220903_GFS

Google File System (SOSP ‘03) raf

in-place update를 못할까 mv가 없을까 (rm after cp) request limit이
있을까 "AmazonS3Exception: Please reduce your request rate. (Service: Amazon S3; Status Code: 503; Error Code: SlowDown)" S3은 왜?

MapReduce worker는 sequential RW를 수행한다

Radically different points to design distributed file system component failure는
당연한것이다. 모니터링, 에러감지, 장애복구 등이 필수적이다. file size는 엄청나게 커졌다. I/O와 block size를 다시 생각해봐야 한다. 대부분 file은 append만 발생하며, in-place update는 거의 발생하지 않는다. 대부분 sequential read 이다. 따라서 write가 아닌 append를 최적화해야한다. application, file system을 함께 design하는것은 전체 system에 이득이 된다.

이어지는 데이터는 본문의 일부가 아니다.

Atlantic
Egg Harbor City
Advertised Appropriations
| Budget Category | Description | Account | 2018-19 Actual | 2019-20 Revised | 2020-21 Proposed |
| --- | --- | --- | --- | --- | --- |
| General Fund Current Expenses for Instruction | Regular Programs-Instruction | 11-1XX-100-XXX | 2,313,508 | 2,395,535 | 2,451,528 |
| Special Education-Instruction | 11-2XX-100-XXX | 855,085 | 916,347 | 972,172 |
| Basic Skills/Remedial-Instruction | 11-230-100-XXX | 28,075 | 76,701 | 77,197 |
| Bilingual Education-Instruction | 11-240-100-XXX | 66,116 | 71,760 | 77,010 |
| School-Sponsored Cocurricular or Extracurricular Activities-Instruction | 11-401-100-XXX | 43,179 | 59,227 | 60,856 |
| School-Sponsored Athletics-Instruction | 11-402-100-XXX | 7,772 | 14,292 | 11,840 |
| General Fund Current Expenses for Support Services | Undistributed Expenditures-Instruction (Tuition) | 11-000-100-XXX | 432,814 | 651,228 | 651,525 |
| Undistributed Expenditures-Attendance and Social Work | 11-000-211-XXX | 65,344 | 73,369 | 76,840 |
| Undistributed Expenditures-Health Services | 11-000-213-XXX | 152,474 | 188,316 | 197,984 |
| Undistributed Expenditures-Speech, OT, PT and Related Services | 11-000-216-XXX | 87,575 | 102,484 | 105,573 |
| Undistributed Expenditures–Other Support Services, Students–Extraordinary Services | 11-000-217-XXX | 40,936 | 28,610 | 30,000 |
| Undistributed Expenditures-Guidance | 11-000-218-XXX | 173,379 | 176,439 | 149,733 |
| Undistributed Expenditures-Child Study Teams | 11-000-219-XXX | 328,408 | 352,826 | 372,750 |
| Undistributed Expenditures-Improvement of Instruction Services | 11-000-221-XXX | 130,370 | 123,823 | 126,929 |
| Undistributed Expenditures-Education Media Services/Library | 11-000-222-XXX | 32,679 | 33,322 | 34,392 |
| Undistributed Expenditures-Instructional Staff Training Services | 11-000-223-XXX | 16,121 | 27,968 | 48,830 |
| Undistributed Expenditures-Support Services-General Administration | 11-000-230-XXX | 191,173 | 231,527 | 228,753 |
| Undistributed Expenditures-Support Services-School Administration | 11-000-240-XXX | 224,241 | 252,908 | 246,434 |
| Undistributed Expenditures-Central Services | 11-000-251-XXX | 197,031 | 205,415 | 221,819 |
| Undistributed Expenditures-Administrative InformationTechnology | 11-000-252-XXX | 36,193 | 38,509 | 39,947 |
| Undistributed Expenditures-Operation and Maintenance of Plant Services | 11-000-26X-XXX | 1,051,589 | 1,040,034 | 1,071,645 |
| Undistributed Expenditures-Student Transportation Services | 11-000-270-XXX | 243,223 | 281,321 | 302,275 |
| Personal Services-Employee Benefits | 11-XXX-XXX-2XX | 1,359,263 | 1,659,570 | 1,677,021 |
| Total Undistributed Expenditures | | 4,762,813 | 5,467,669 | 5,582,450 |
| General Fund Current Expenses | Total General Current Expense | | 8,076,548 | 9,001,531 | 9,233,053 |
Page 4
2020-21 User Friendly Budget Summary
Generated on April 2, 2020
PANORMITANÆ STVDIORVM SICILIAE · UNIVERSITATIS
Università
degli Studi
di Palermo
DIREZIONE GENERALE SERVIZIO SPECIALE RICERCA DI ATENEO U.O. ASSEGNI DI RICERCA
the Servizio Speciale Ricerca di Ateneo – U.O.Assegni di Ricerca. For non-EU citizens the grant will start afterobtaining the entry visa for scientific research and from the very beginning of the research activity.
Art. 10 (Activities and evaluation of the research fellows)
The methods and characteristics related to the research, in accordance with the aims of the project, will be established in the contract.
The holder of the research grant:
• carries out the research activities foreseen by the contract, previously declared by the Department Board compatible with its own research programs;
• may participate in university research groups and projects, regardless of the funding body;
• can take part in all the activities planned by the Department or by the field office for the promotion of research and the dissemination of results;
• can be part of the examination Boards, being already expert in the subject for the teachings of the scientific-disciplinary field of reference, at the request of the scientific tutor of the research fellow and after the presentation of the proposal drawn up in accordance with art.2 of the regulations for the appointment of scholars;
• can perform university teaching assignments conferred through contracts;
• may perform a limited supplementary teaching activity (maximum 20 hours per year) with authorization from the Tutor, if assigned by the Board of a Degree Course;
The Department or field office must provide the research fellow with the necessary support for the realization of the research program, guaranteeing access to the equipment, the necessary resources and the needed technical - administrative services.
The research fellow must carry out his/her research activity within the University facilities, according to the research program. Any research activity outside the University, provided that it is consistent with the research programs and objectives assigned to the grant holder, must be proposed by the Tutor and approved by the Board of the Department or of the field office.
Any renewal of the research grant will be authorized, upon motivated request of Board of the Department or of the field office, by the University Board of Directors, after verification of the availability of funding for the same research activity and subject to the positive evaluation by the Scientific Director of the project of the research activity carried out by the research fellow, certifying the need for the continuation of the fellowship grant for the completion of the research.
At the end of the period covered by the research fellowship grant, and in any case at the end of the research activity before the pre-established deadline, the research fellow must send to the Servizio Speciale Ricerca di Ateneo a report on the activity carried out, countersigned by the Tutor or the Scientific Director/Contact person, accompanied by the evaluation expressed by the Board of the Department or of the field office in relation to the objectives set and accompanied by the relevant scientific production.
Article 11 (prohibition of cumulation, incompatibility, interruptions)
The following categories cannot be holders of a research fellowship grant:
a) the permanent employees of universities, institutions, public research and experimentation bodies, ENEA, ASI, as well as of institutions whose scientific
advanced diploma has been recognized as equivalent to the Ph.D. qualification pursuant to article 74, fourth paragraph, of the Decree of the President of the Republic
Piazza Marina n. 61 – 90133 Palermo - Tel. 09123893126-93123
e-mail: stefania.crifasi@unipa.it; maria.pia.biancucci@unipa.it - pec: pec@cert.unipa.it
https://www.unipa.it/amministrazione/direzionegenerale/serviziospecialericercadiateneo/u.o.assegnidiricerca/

Design Assumptions 하드웨어는 자주 고장난다 System은 대용량의 파일을 저장한다 (100MB이상).
작은 파일도 들어가지만 최적화 할필요는 없다. large streaming read는 한번에 100KB-1MB 정도의 data를 읽는다. 한 client에서 연속되는 operation은 sequential read를 수행한다. small random read는 10KB 미만의 크기를 읽는다. workload는 large, sequential write을 한다. write operation의 크기는 read와 비슷하며 한번 write된 file은 수정되지 않는다. 여러 client가 동시에 append하는경우 효율적으로 동작해야 한다. 수백개의 producer가 동시에 append할때 atomicity overhead는 작아야한다. low latency보다 high bandwidth가 훨씬 중요하다

Interface POSIX-compatible: create, delete, open, close, read, write POSIX-incompatible -
snapshot: Copy files or directories with lower cost - copy on write - record-append: append concurrently and atomically

Architecture Chunk: a fixed-size block for a file chunkserver: data
저장 single master: filesystem metadata 관리 client: chunk 위치를 캐싱

Metadata - file namespace (directory structure) - /foo/bar - file
to chunk mapping - /foo/bar의 [0, 64MB) 는 chunk 2ef0 - chunk replica location - chunk 2ef0은 A, B, C chunkserver 모든 metadata는 in-memory에 저장 namespace, mapping은 operational log로 mutation을 저장 및 복제 chunk location은 master startup, chunk join 시점에 chunkserver로부터 받아옴

Chunk Size 64MB 는 다른 filesystem block size보다 엄청 큰
값. - network request를 줄여준다. 특히 large file에 대한 sequential R/W - chunk size가 커질수록 metadata 수가 줄어들어, master는 metadata를 in-memory로 들고 있을 수 있다.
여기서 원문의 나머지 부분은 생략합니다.